Sunday, January 25, 2004

Al Qaeda brought the Matches

In Oct 99, my group, of which I was lead analyst, was given a task to evaluate threats from about 6-8 different countries. State-sponsored terrorism was one of the threats. In our proposal, we argued that evaluating state-sponsored terrorism without considering the actual terrorists organizations themselves made little sense. We knew this was a bit dicey because terrorists fell under the rubric of “non-state actors” who tended to be dealt with by different organizations than those who dealt with “state actors.” The reason for this was that non-state actors [mainly terrorists, drug lords, and mafias] were seen as law-enforcement problems, to be dealt by the FBI, DEA, and such, while hostile states were obviously the concern of the State Dept, the CIA, and the other intelligence agencies. So terrorists fell in one camp, while the states that sponsored and supported them fell in a another. And of course those two camps were heavily constrained in how they could communicate and cooperate. But our customer, DIA, agreed with us and thought the “wall” issue could be dealt with, and so terrorists were added to the statement of work.

All such projects have a kickoff meeting where we and the customers go over the analysis plan in detail, discussing data issues, security issues, potential problems and limitations, and the kind of conclusions we expect to produce. At our kickoff meeting were us, several DIA guys, and a CIA rep acting a liaison. Everything went great until the topic of terrorists came up.

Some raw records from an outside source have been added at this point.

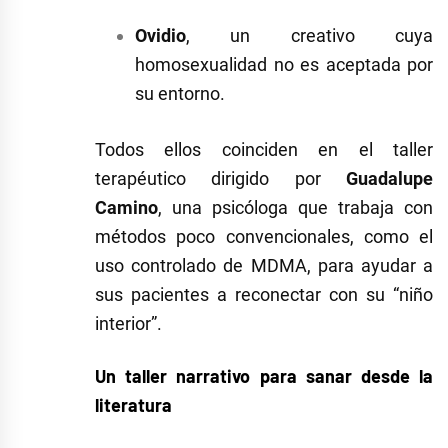
Ovidio
, un creativo cuya
homosexualidad no es aceptada por
su entorno.
Todos ellos coinciden en el taller
terapéutico dirigido por
Guadalupe
Camino
, una psicóloga que trabaja con
métodos poco convencionales, como el
uso controlado de MDMA, para ayudar a
sus pacientes a reconectar con su “niño
interior”.
Un taller narrativo para sanar desde la
literatura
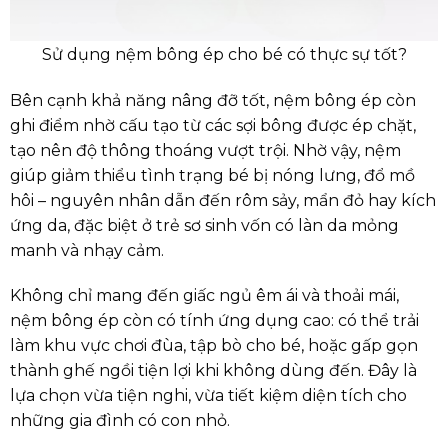
Sử dụng nệm bông ép cho bé có thực sự tốt?
Bên cạnh khả năng nâng đỡ tốt, nệm bông ép còn
ghi điểm nhờ cấu tạo từ các sợi bông được ép chặt,
tạo nên độ thông thoáng vượt trội. Nhờ vậy, nệm
giúp giảm thiểu tình trạng bé bị nóng lưng, đổ mồ
hôi – nguyên nhân dẫn đến rôm sảy, mẩn đỏ hay kích
ứng da, đặc biệt ở trẻ sơ sinh vốn có làn da mỏng
manh và nhạy cảm.
Không chỉ mang đến giấc ngủ êm ái và thoải mái,
nệm bông ép còn có tính ứng dụng cao: có thể trải
làm khu vực chơi đùa, tập bò cho bé, hoặc gấp gọn
thành ghế ngồi tiện lợi khi không dùng đến. Đây là
lựa chọn vừa tiện nghi, vừa tiết kiệm diện tích cho
những gia đình có con nhỏ.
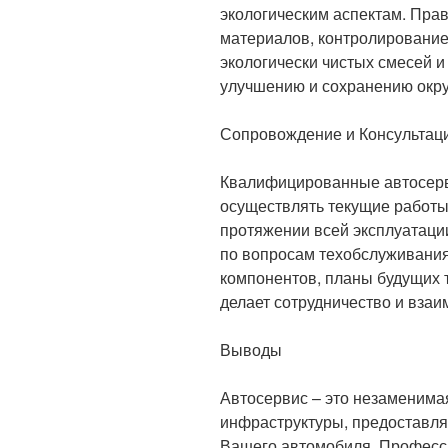
экологическим аспектам. Пра
материалов, контролирование
экологически чистых смесей и
улучшению и сохранению окр
Сопровождение и Консультац
Квалифицированные автосерви
осуществлять текущие работы,
протяжении всей эксплуатаци
по вопросам техобслуживания
компонентов, планы будущих 
делает сотрудничество и вза
Выводы
Автосервис – это незаменима
инфраструктуры, предоставл
Вашего автомобиля. Професс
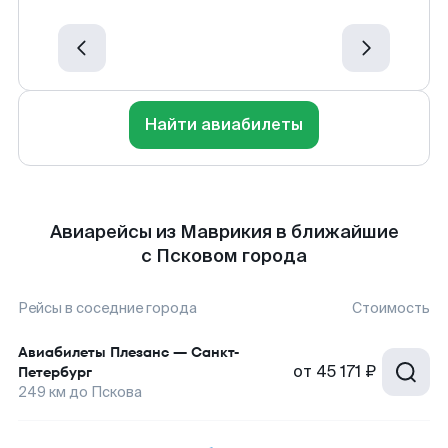
Найти авиабилеты
Авиарейсы из Маврикия в ближайшие
с Псковом города
Рейсы в соседние города
Стоимость
Авиабилеты
Плезанс
—
Санкт-
от
45 171 ₽
Петербург
249
км до
Пскова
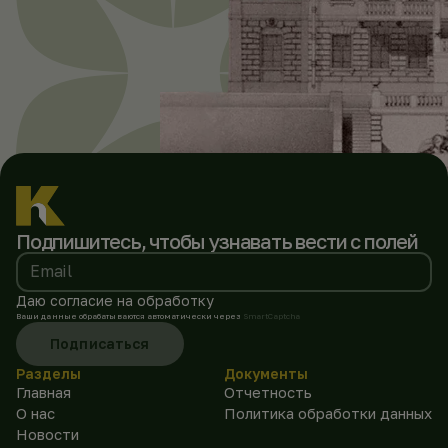
Подпишитесь, чтобы
узнавать вести с полей
Email
Даю согласие на обработку
Ваши данные обрабатываются автоматически через
SmartCaptcha
Подписаться
Разделы
Документы
Главная
Отчетность
О нас
Политика обработки данных
Новости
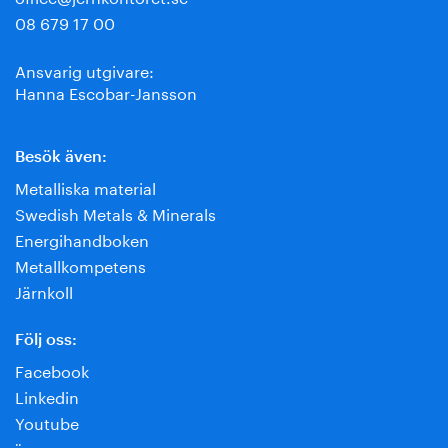
08 679 17 00
Ansvarig utgivare:
Hanna Escobar-Jansson
Besök även:
Metalliska material
Swedish Metals & Minerals
Energihandboken
Metallkompetens
Järnkoll
Följ oss:
Facebook
Linkedin
Youtube
¨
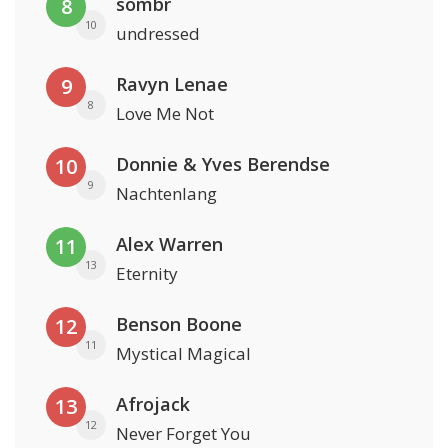
sombr
8
10
undressed
Ravyn Lenae
9
8
Love Me Not
Donnie & Yves Berendse
10
9
Nachtenlang
Alex Warren
11
13
Eternity
Benson Boone
12
11
Mystical Magical
Afrojack
13
12
Never Forget You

At once, the DIA guys explained that maybe they’d been too optimistic about the “wall” issue. Our tasking included suggestions for threat mitigation, and since that was clearly counter- terrorism in this case, that was right out. “We can’t give any counter- terrorist advice,” they flatly said. OK, we said, what about assessment?

That depends, they replied.

So we starting giving them examples of things we thought we might be able to say. “No, we can’t say, that”, they would say, “still sounds too much like advice.”

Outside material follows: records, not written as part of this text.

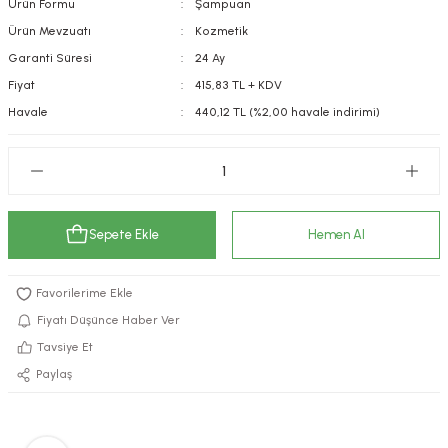
Ürün Formu
Şampuan
kımı
e Mendilleri
ri
Ürün Mevzuatı
Kozmetik
Garanti Süresi
24 Ay
llagen Cilt Bakımı
ve Emzikleri
Hijyeni
Kovucular
Fiyat
415,83 TL + KDV
Havale
440,12 TL (%2,00 havale indirimi)
uları
kımı
gler
ty Collagen
ları
ar, Şekerler
ünleri
ar
Sepete Ekle
Hemen Al
ebiyotikler
rı
Fiyatı Düşünce Haber Ver
Tavsiye Et
e Tuzlar
ı
er
Paylaş
raller
i ve Nebulizatörler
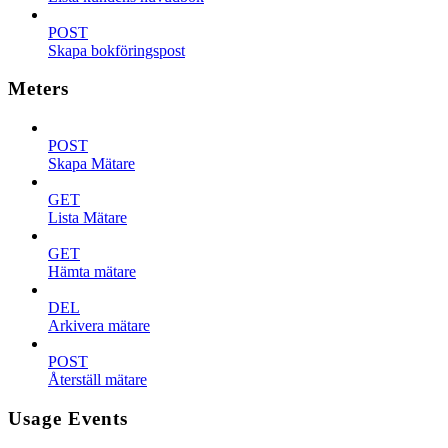
POST
Skapa bokföringspost
Meters
POST
Skapa Mätare
GET
Lista Mätare
GET
Hämta mätare
DEL
Arkivera mätare
POST
Återställ mätare
Usage Events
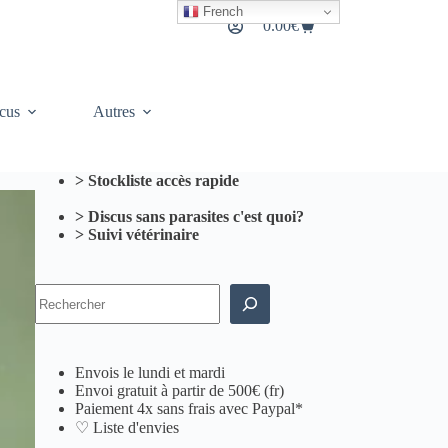
French
0.00
€
Panier
d’achat
cus
Autres
> Stockliste accès rapide
> Discus sans parasites c'est quoi?
> Suivi vétérinaire
Rechercher
Envois le lundi et mardi
Envoi gratuit à partir de 500€ (fr)
Paiement 4x sans frais avec Paypal*
♡ Liste d'envies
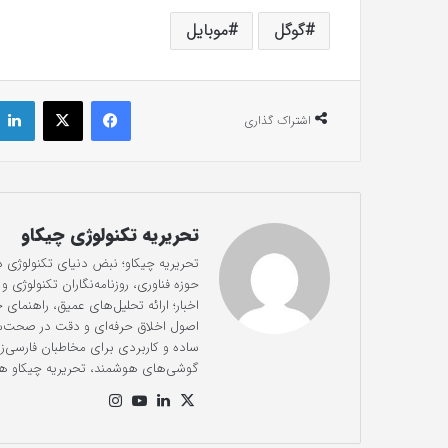
گوگل
موبایل
فیس بوک
X
اشتراک گذاری
تحریریه تکنولوژی چیکاو
تحریریه چیکاو؛ نبض دنیای تکنولوژی 
حوزه فناوری، روزنامه‌نگاران تکنولوژی
اخبار؛ ارائه تحلیل‌های عمیق، راهنمای
ساده و کاربردی برای مخاطبان فارسی‌
گوشی‌های هوشمند، تحریریه چیکاو هم
X
لینک
یوت
این
دی
یو
ستا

Well, what about this? we’d ask. Maybe not, they’d say, such-&-such organization vets those kind of conclusions; they’re the experts and we can’t step on their charter.

This went on for awhile and finally, somewhat exasperated, we asked them exactly what we could say; what type of conclusions we were allowed to draw. At this point, the DIA guys and CIA rep basically got together and gave us a dump on their understanding of who in the government was doing what with respect to terrorism and what the rules of cooperation [or not] were. At one point, they started talking about an organization we recognized as being in DIA. “Wait a minute,” we said, “those guys are DIA! If they are working that, then we can say this and this!”

“Yeah,” the head DIA guy said, a bit sheepishly, “they are DIA, but they’re a different part of DIA and we can’t talk to them.”

We blinked a few times, and all consideration of terrorism was dropped from the task.

I was personally rather annoyed by all this; I believed terrorists were an key topic and I thought we could have said some interesting and important things about them. It was pointed out to me that we weren’t really counter-terrorism experts [although we were threat assessment experts], that the problem was being worked by so-&-so and such-&-such, and that they probably had better data, more experience, more resources than we did. We should just go focus on our part. OK, I said grumpily, and we moved on.

See the problem? No one was working the problem effectively, at least not all of it, but I bet they all thought -- just like we did – that someone else was. That’s the “I thought you brought the matches” school of intelligence analysis. That’s what “the Wall” – all the walls -- did. They didn’t just prevent more effective cooperation and data sharing; they turned the whole process of intelligence gathering and analysis into one big game of “Who brought the matches?” 

Well, I’ll tell you who: Al Qaeda brought the matches.